The FDP sells the share reserve as a first step towards the “share pension” with which the Liberals went into the election campaign. Markus Herbrand, financial policy spokesman for the parliamentary group, says when asked by “Capital”: The compromise found in the start-up financing shows that all traffic light partners have recognized “that the FDP proposal for diversifying pension financing was correct from the start and urgently needs to be implemented”.
According to Herbrand, the share reserve now planned should be expanded further. He wants to stick to the stock annuity model. In the years to come, we will “actively work to ensure that the financing model currently agreed with our coalition partners is further developed in a meaningful way, for example through the individual option of increasing one’s own contributions to the capital market pillar of the pension insurance or through an automatic investment share from the normal pension contributions in the stock pension becomes”.
The FDP is thus fueling the unions’ fears that the share reserve is the way to large-scale share savings within the statutory pension insurance system. “I would eat a broom if there wasn’t more to come. The FDP is now working on implementing the Sweden model,” warns Judith Kerschbaumer, head of social policy at Verdi.
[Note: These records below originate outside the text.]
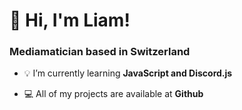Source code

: <h1 align="left">👋 Hi, I'm Liam!</h1>
<h3 align="left">Mediamatician based in Switzerland</h3>

- 💡 I’m currently learning **JavaScript and Discord.js**

- 💻 All of my projects are available at **Github**
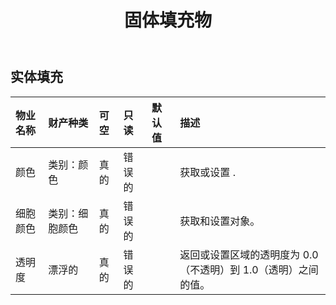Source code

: ﻿---
title: 固体填充物
second_title: Aspose.Cells Cloud Documen
type: docs
url: /zh/specification/model/solidfill/
description: Aspose.Cells 云模型规格：SolidFill。轻松处理 Excel 和其他电子表格文档，具有打开、生成、编辑、拆分、合并、比较和转换等功能
weight: 50
---
## **实体填充**

 

|物业名称|财产种类|可空|只读|默认值|描述|
|:- |:- |:- |:- |:- |:- |
|颜色|类别：颜色|真的|错误的||获取或设置 .|
|细胞颜色|类别：细胞颜色|真的|错误的||获取和设置对象。|
|透明度|漂浮的|真的|错误的||返回或设置区域的透明度为 0.0（不透明）到 1.0（透明）之间的值。|

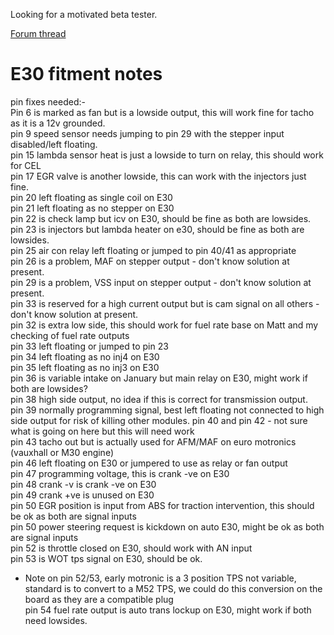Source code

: 
Looking for a motivated beta tester.

[Forum thread](https://rusefi.com/forum/viewtopic.php?f=4&t=1668)


# E30 fitment notes  

pin fixes needed:-  
Pin 6 is marked as fan but is a lowside output, this will work fine for tacho as it is a 12v grounded.  
pin 9 speed sensor needs jumping to pin 29 with the stepper input disabled/left floating.  
pin 15 lambda sensor heat is just a lowside to turn on relay, this should work for CEL   
pin 17 EGR valve is another lowside, this can work with the injectors just fine.  
pin 20 left floating as single coil on E30  
pin 21 left floating as no stepper on E30  
pin 22 is check lamp but icv on E30, should be fine as both are lowsides.   
pin 23 is injectors but lambda heater on e30, should be fine as both are lowsides.  
pin 25 air con relay left floating or jumped to pin 40/41 as appropriate  
pin 26 is a problem, MAF on stepper output - don't know solution at present.  
pin 29 is a problem, VSS input on stepper output - don't know solution at present.  
pin 33 is reserved for a high current output but is cam signal on all others - don't know solution at present.  
pin 32 is extra low side, this should work for fuel rate base on Matt and my checking of fuel rate outputs  
pin 33 left floating or jumped to pin 23  
pin 34 left floating as no inj4 on E30  
pin 35 left floating as no inj3 on E30  
pin 36 is variable intake on January but main relay on E30, might work if both are lowsides?  
pin 38 high side output, no idea if this is correct for transmission output.  
pin 39 normally programming signal, best left floating not connected to high side output for risk of killing other modules. 
pin 40 and pin 42 - not sure what is going on here but this will need work  
pin 43 tacho out but is actually used for AFM/MAF on euro motronics (vauxhall or M30 engine)  
pin 46 left floating on E30 or jumpered to use as relay or fan output  
pin 47 programming voltage, this is crank -ve on E30  
pin 48 crank -v is crank -ve on E30  
pin 49 crank +ve is unused on E30  
pin 50 EGR position is input from ABS for traction intervention, this should be ok as both are signal inputs  
pin 50 power steering request is kickdown on auto E30, might be ok as both are signal inputs  
pin 52 is throttle closed on E30, should work with AN input  
pin 53 is WOT tps signal on E30, should be ok.  
- Note on pin 52/53, early motronic is a 3 position TPS not variable, standard is to convert to a M52 TPS, we could do this conversion on the board as they are a compatible plug  
pin 54 fuel rate output is auto trans lockup on E30, might work if both need lowsides.  

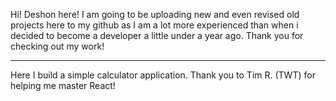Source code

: Hi! Deshon here!
I am going to be uploading new and even revised old projects here to my 
github as I am a lot more experienced than when i decided to become a 
developer a little under a year ago. Thank you for checking out my work!

-------------------------------------------------------------------------------

Here I build a simple calculator application. Thank you to Tim R. (TWT) for helping me master React! 
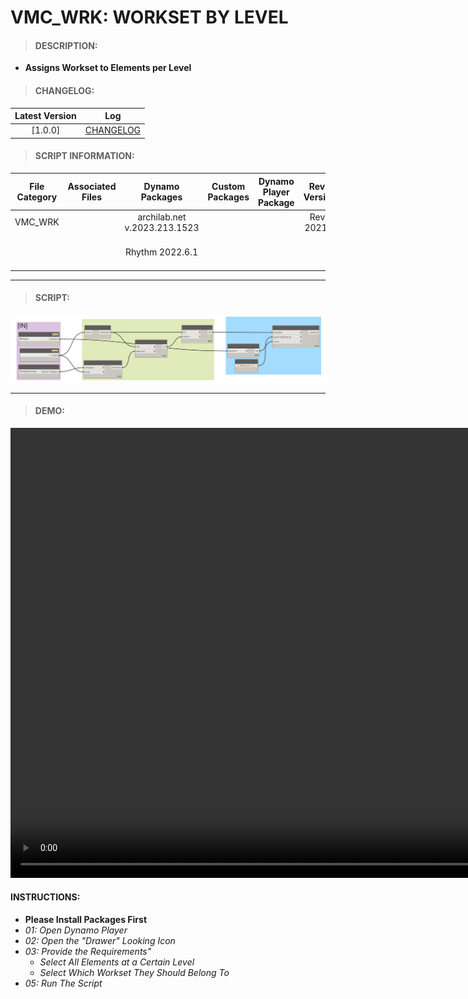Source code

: # VMC_WRK: WORKSET BY LEVEL

> #### DESCRIPTION: 
- **Assigns Workset to Elements per Level**

> #### CHANGELOG:

| Latest Version | Log |
| :-------: | :----: | 
|[1.0.0] | [CHANGELOG](/_scripts/_project/263_VMC/WORKSETS/changelog/VMC_WRK_WorksetByLevel.md) |

> #### SCRIPT INFORMATION: 

| File Category| Associated Files | Dynamo Packages | Custom Packages | Dynamo Player Package | Revit Version | Author | Modified By | File Name & Location |
| :-------: | :----: | :---: | :---: | :---: | :---: | :---: | :--: | :--:
| VMC_WRK|  | archilab.net v.2023.213.1523 | | | Revit 2021.1 | Bino Tuliao |  | VMC_WRK_WorksetByLevel |
| | | Rhythm 2022.6.1 | | | | | | (https://bimcapcom.sharepoint.com/:f:/s/BCP-Main/EnqgBAMksfJEkmp3aisl7s8BxkLOCUpQgiqN6O7GUrwBsA?e=GR5LIy)

----------------------------------------------------------------
> #### SCRIPT: 
<img src="/_scripts/_project/263_VMC/WORKSETS/images/VMC_WRK_WorksetByLevelpng.png">


------------------------------------------------------------------------------

> #### DEMO: 
<video width="1280" height="720" controls>
 <source src="/_scripts/_project/263_VMC/WORKSETS/demo/VMC_WRK_WorksetByLevel.mp4" type="video/mp4">
</video>

#### INSTRUCTIONS: 
- **Please Install Packages First**
- *01: Open Dynamo Player*
- *02: Open the "Drawer" Looking Icon*
- *03: Provide the Requirements"*
    - *Select All Elements at a Certain Level*
    - *Select Which Workset They Should Belong To*
- *05: Run The Script*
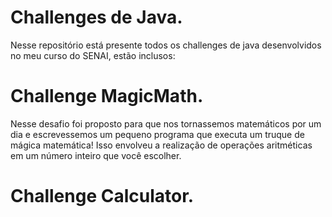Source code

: # Challenges de Java.
Nesse repositório está presente todos os challenges de java desenvolvidos no meu curso do SENAI, estão inclusos:

# Challenge MagicMath.
Nesse desafio foi proposto para que nos tornassemos matemáticos por um dia e escrevessemos um pequeno programa que executa um truque de mágica matemática! Isso envolveu a realização de operações aritméticas em um número inteiro que você escolher.

# Challenge Calculator.
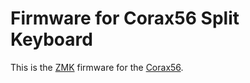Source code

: # Firmware for Corax56 Split Keyboard

This is the [ZMK](https://zmk.dev/) firmware for the [Corax56](https://github.com/dnlbauer/corax56-keyboard).
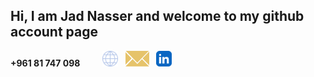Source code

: ## Hi, I am Jad Nasser and welcome to my github account page

<span>**+961 81 747 098** &nbsp; &nbsp; &nbsp; &nbsp;</span>
<a href="https://jad-nasser.github.io/jadnasser" aria-label="My Website"><img src="./world-globe-line-icon.svg" width=25 height=25></a>
<span>&nbsp;</span>
<a href="mailto:jadnasser.official@gmail.com" aria-label="My Email"><img src="./envelope-icon.svg" width=38 height=25></a>
<span>&nbsp;</span>
<a href="https://linkedin.com/in/jad-nasser-349436247" aria-label="LinkedIn"><img src="./linkedin-app-icon.svg" width=25 height=25></a>
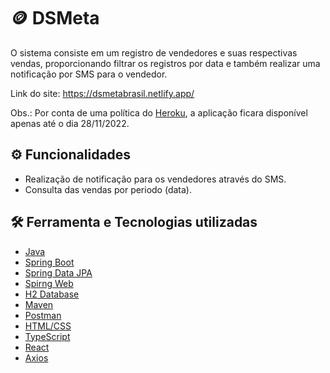 # :coin: DSMeta 
<p>O sistema consiste em um registro de vendedores e suas respectivas vendas, proporcionando filtrar os registros por data e também realizar uma notificação por SMS para o vendedor.
</p>

Link do site: <a>https://dsmetabrasil.netlify.app/

<p>Obs.: Por conta de uma política do <a href="https://www.tabnews.com.br/filipedeschamps/heroku-nao-ira-mais-oferecer-o-plano-gratuito-quais-alternativas-existem">Heroku</a>, a aplicação ficara disponível apenas até o dia 28/11/2022.</p>

## :gear: Funcionalidades
- Realização de notificação para os vendedores através do SMS.
- Consulta das vendas por periodo (data).

## :hammer_and_wrench: Ferramenta e Tecnologias utilizadas
- <a href="https://www.java.com/pt-BR/download/help/whatis_java.html">Java</a>
- <a href="https://spring.io/projects/spring-boot">Spring Boot</a>
- <a href="https://spring.io/projects/spring-data-jpa">Spring Data JPA</a>
- <a href="https://spring.io/projects/spring-ws">Spirng Web</a>
- <a href="https://www.baeldung.com/spring-boot-h2-database">H2 Database</a>
- <a href="https://maven.apache.org/">Maven</a>
- <a href="https://www.postman.com/">Postman</a>
- <a href="https://www.treinaweb.com.br/blog/o-que-e-e-como-comecar-com-html-e-css">HTML/CSS</a>
- <a href="https://www.typescriptlang.org/">TypeScript</a>
- <a href="https://pt-br.reactjs.org/">React</a>
- <a href="https://axios-http.com/ptbr/docs/intro">Axios</a>
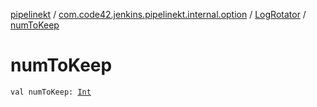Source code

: [pipelinekt](../../index.md) / [com.code42.jenkins.pipelinekt.internal.option](../index.md) / [LogRotator](index.md) / [numToKeep](./num-to-keep.md)

# numToKeep

`val numToKeep: `[`Int`](https://kotlinlang.org/api/latest/jvm/stdlib/kotlin/-int/index.html)
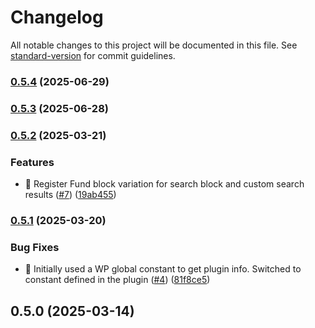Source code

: # Changelog

All notable changes to this project will be documented in this file. See [standard-version](https://github.com/conventional-changelog/standard-version) for commit guidelines.

### [0.5.4](https://github.com/ucsc/ucsc-giving-functionality-plugin/compare/v0.5.3...v0.5.4) (2025-06-29)

### [0.5.3](https://github.com/ucsc/ucsc-giving-functionality-plugin/compare/v0.5.2...v0.5.3) (2025-06-28)

### [0.5.2](https://github.com/ucsc/ucsc-giving-functionality-plugin/compare/v0.5.1...v0.5.2) (2025-03-21)


### Features

* 🎉 Register Fund block variation for search block and custom search results ([#7](https://github.com/ucsc/ucsc-giving-functionality-plugin/issues/7)) ([19ab455](https://github.com/ucsc/ucsc-giving-functionality-plugin/commit/19ab45598916aa3465d925f4463cee4ba0715956))

### [0.5.1](https://github.com/ucsc/ucsc-giving-functionality-plugin/compare/v0.5.0...v0.5.1) (2025-03-20)


### Bug Fixes

* 🐛 Initially used a WP global constant to get plugin info. Switched to constant defined in the plugin ([#4](https://github.com/ucsc/ucsc-giving-functionality-plugin/issues/4)) ([81f8ce5](https://github.com/ucsc/ucsc-giving-functionality-plugin/commit/81f8ce55f75c71d18ac976f4e243dcc9d4383b01))

## 0.5.0 (2025-03-14)
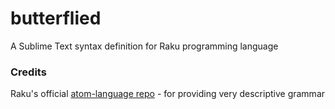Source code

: # butterflied
A Sublime Text syntax definition for Raku programming language

### Credits
Raku's official [atom-language repo](https://github.com/Raku/atom-language) - for providing very descriptive grammar 
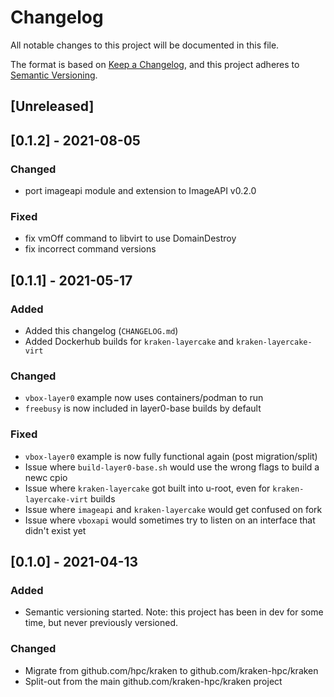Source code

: # Changelog
All notable changes to this project will be documented in this file.

The format is based on [Keep a Changelog](https://keepachangelog.com/en/1.0.0/),
and this project adheres to [Semantic Versioning](https://semver.org/spec/v2.0.0.html).

## [Unreleased]

## [0.1.2] - 2021-08-05
### Changed
- port imageapi module and extension to ImageAPI v0.2.0
### Fixed
- fix vmOff command to libvirt to use DomainDestroy
- fix incorrect command versions

## [0.1.1] - 2021-05-17
### Added
- Added this changelog (`CHANGELOG.md`)
- Added Dockerhub builds for `kraken-layercake` and `kraken-layercake-virt`
### Changed
- `vbox-layer0` example now uses containers/podman to run
- `freebusy` is now included in layer0-base builds by default
### Fixed
- `vbox-layer0` example is now fully functional again (post migration/split)
- Issue where `build-layer0-base.sh` would use the wrong flags to build a newc cpio
- Issue where `kraken-layercake` got built into u-root, even for `kraken-layercake-virt` builds
- Issue where `imageapi` and `kraken-layercake` would get confused on fork
- Issue where `vboxapi` would sometimes try to listen on an interface that didn't exist yet

## [0.1.0] - 2021-04-13
### Added
- Semantic versioning started.  Note: this project has been in dev for some time, but never previously versioned.
### Changed
- Migrate from github.com/hpc/kraken to github.com/kraken-hpc/kraken
- Split-out from the main github.com/kraken-hpc/kraken project
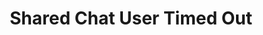 ---
title: Shared Chat User Timed Out
description: Trigger for When a Twitch User Is Timed Out in a Shared Chat
version: 0.2.5
variables:
  - name: user
    type: string
    description: The user who was timed out<br>*This will only be populated if the user has been present in chat*
    value: TwitchUser123
  - name: userName
    type: string
    description: Login name of user who was timed out
    value: twitchuser123
  - name: userId
    type: string
    description: Twitch id of user who was timed out
    value: 12345
  - name: createdAt
    type: DateTime
    description: The timestamp when the timeout was created
    value: 8/4/2023 10:56:06 AM
  - name: createdById
    type: string
    description: The Twitch user id from who created the timeout
  - name: createdByUsername
    type: string
    description: The Twitch user name from who created the timeout
    value: twitchuser123
  - name: createdByDisplayName
    type: string
    description: The Twitch display name from who created the timeout
    value: TwitchUser123
  - name: reason
    type: string
    description: The reason for the timeout
    value: My timeout reason
  - name: duration
    type: number
    description: The duration of the timeout
    value: 300
commonVariables:
  - TwitchBroadcaster
  - TwitchUser
  - TwitchSharedChatSource
---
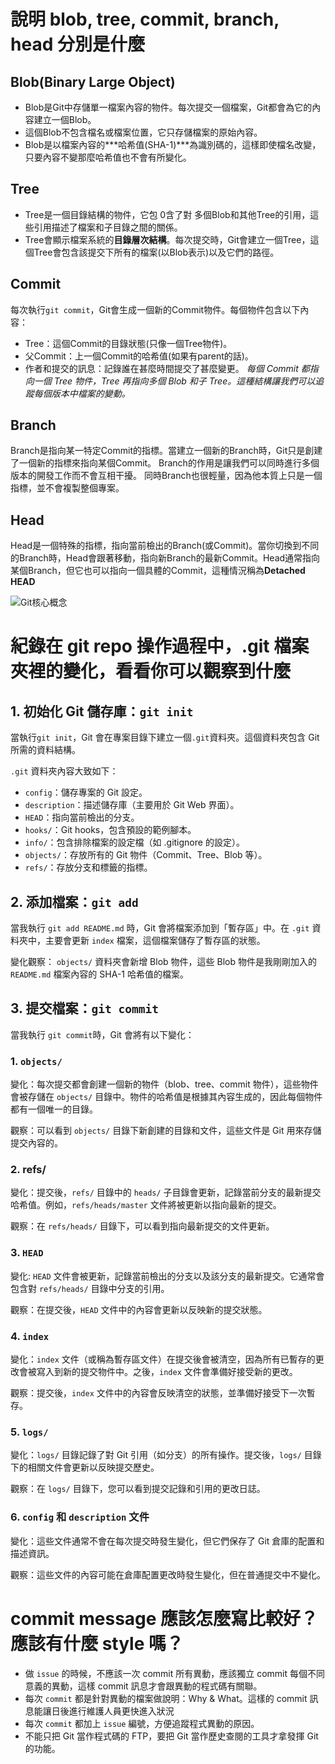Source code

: # 說明 blob, tree, commit, branch, head 分別是什麼

## Blob(Binary Large Object)
- Blob是Git中存儲單一檔案內容的物件。每次提交一個檔案，Git都會為它的內容建立一個Blob。
- 這個Blob不包含檔名或檔案位置，它只存儲檔案的原始內容。
- Blob是以檔案內容的***哈希值(SHA-1)***為識別碼的，這樣即使檔名改變，只要內容不變那麼哈希值也不會有所變化。

## Tree
- Tree是一個目錄結構的物件，它包 0含了對
多個Blob和其他Tree的引用，這些引用描述了檔案和子目錄之間的關係。
- Tree會顯示檔案系統的**目錄層次結構**。每次提交時，Git會建立一個Tree，這個Tree會包含該提交下所有的檔案(以Blob表示)以及它們的路徑。

## Commit
每次執行`git commit`，Git會生成一個新的Commit物件。每個物件包含以下內容：
- Tree：這個Commit的目錄狀態(只像一個Tree物件)。
- 父Commit：上一個Commit的哈希值(如果有parent的話)。
- 作者和提交的訊息：記錄誰在甚麼時間提交了甚麼變更。
*每個 Commit 都指向一個 Tree 物件，Tree 再指向多個 Blob 和子 Tree。這種結構讓我們可以追蹤每個版本中檔案的變動。*

## Branch
Branch是指向某一特定Commit的指標。當建立一個新的Branch時，Git只是創建了一個新的指標來指向某個Commit。
Branch的作用是讓我們可以同時進行多個版本的開發工作而不會互相干擾。
同時Branch也很輕量，因為他本質上只是一個指標，並不會複製整個專案。

## Head
Head是一個特殊的指標，指向當前檢出的Branch(或Commit)。當你切換到不同的Branch時，Head會跟著移動，指向新Branch的最新Commit。Head通常指向某個Branch，但它也可以指向一個具體的Commit，這種情況稱為**Detached HEAD**

![Git核心概念](https://img.onl/SNmDhO)

# 紀錄在 git repo 操作過程中，.git 檔案夾裡的變化，看看你可以觀察到什麼

## 1. 初始化 Git 儲存庫：`git init`
當執行`git init`，Git 會在專案目錄下建立一個`.git`資料夾。這個資料夾包含 Git 所需的資料結構。

`.git` 資料夾內容大致如下：

- `config`：儲存專案的 Git 設定。
- `description`：描述儲存庫（主要用於 Git Web 界面）。
- `HEAD`：指向當前檢出的分支。
- `hooks/`：Git hooks，包含預設的範例腳本。
- `info/`：包含排除檔案的設定檔（如 .gitignore 的設定）。
- `objects/`：存放所有的 Git 物件（Commit、Tree、Blob 等）。
- `refs/`：存放分支和標籤的指標。

## 2. 添加檔案：`git add`
當我執行 `git add README.md` 時，Git 會將檔案添加到「暫存區」中。在 `.git` 資料夾中，主要會更新 `index` 檔案，這個檔案儲存了暫存區的狀態。

變化觀察：
`objects/` 資料夾會新增 Blob 物件，這些 Blob 物件是我剛剛加入的 `README.md` 檔案內容的 SHA-1 哈希值的檔案。

## 3. 提交檔案：`git commit`
當我執行 `git commit`時，Git 會將有以下變化：

### 1. `objects/` 
變化：每次提交都會創建一個新的物件（blob、tree、commit 物件），這些物件會被存儲在 `objects/` 目錄中。物件的哈希值是根據其內容生成的，因此每個物件都有一個唯一的目錄。

觀察：可以看到 `objects/` 目錄下新創建的目錄和文件，這些文件是 Git 用來存儲提交內容的。

### 2. refs/ 
變化：提交後，`refs/` 目錄中的 `heads/` 子目錄會更新，記錄當前分支的最新提交哈希值。例如，`refs/heads/master` 文件將被更新以指向最新的提交。

觀察：在 `refs/heads/` 目錄下，可以看到指向最新提交的文件更新。

### 3. `HEAD` 
變化: `HEAD` 文件會被更新，記錄當前檢出的分支以及該分支的最新提交。它通常會包含對 `refs/heads/` 目錄中分支的引用。

觀察：在提交後，`HEAD` 文件中的內容會更新以反映新的提交狀態。

### 4. `index` 
變化：`index` 文件（或稱為暫存區文件）在提交後會被清空，因為所有已暫存的更改會被寫入到新的提交物件中。之後，`index` 文件會準備好接受新的更改。

觀察：提交後，`index` 文件中的內容會反映清空的狀態，並準備好接受下一次暫存。

### 5. `logs/` 
變化：`logs/` 目錄記錄了對 Git 引用（如分支）的所有操作。提交後，`logs/` 目錄下的相關文件會更新以反映提交歷史。

觀察：在 `logs/` 目錄下，您可以看到提交記錄和引用的更改日誌。

### 6. `config` 和 `description` 文件
變化：這些文件通常不會在每次提交時發生變化，但它們保存了 Git 倉庫的配置和描述資訊。

觀察：這些文件的內容可能在倉庫配置更改時發生變化，但在普通提交中不變化。

# commit message 應該怎麼寫比較好？應該有什麼 style 嗎？
- 做 `issue` 的時候，不應該一次 commit 所有異動，應該獨立 commit 每個不同意義的異動，這樣 commit 訊息才會跟異動的程式碼有關聯。
- 每次 `commit` 都是針對異動的檔案做說明：Why & What。這樣的 commit 訊息能讓日後進行維護人員更快進入狀況
- 每次 `commit` 都加上 `issue` 編號，方便追蹤程式異動的原因。
- 不能只把 Git 當作程式碼的 FTP，要把 Git 當作歷史查閱的工具才拿發揮 Git 的功能。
It is wrong that debts are taken out for the capital stock. “Financing on credit doesn’t work at all,” says Kerschbaumer to “Capital”.
The SPD absolutely wants to prevent the pay-as-you-go procedure from being pushed back and not just supplemented – probably also out of consideration for the unions. They warn: Going public means taking the risks of the markets into social security. The Greens, the Hessian Ministry of Finance and a broad alliance of consumer associations are again proposing to integrate capital cover into private old-age provision. In this variant, employees would have to pay part of their gross wages into a state fund in addition to their statutory pension contributions.
It is now up to a social democrat: Federal Labor Minister Hubertus Heil is responsible for the pension and has to implement the plans on paper and enact them in law. This should be done in the first half of 2023. This is intended to create the institutional prerequisites for setting up the fund. On the basis of the legislative process, “a template for unblocking the funds for the loan will be submitted” to the budget committee of the Bundestag. However, it is not yet clear when the loan will have to be repaid.
This article first appeared on Capital.de.